== EXERCISE REQUIREMENTS ==
The records that follow must be repeated exactly, line by line.

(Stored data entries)
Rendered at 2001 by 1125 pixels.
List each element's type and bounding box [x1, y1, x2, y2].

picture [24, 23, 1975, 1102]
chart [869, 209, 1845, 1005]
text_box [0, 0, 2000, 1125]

== TASK ANSWER ==
Rendered at 2001 by 1125 pixels.
List each element's type and bounding box [x1, y1, x2, y2].

picture [24, 23, 1975, 1102]
chart [869, 209, 1845, 1005]
text_box [0, 0, 2000, 1125]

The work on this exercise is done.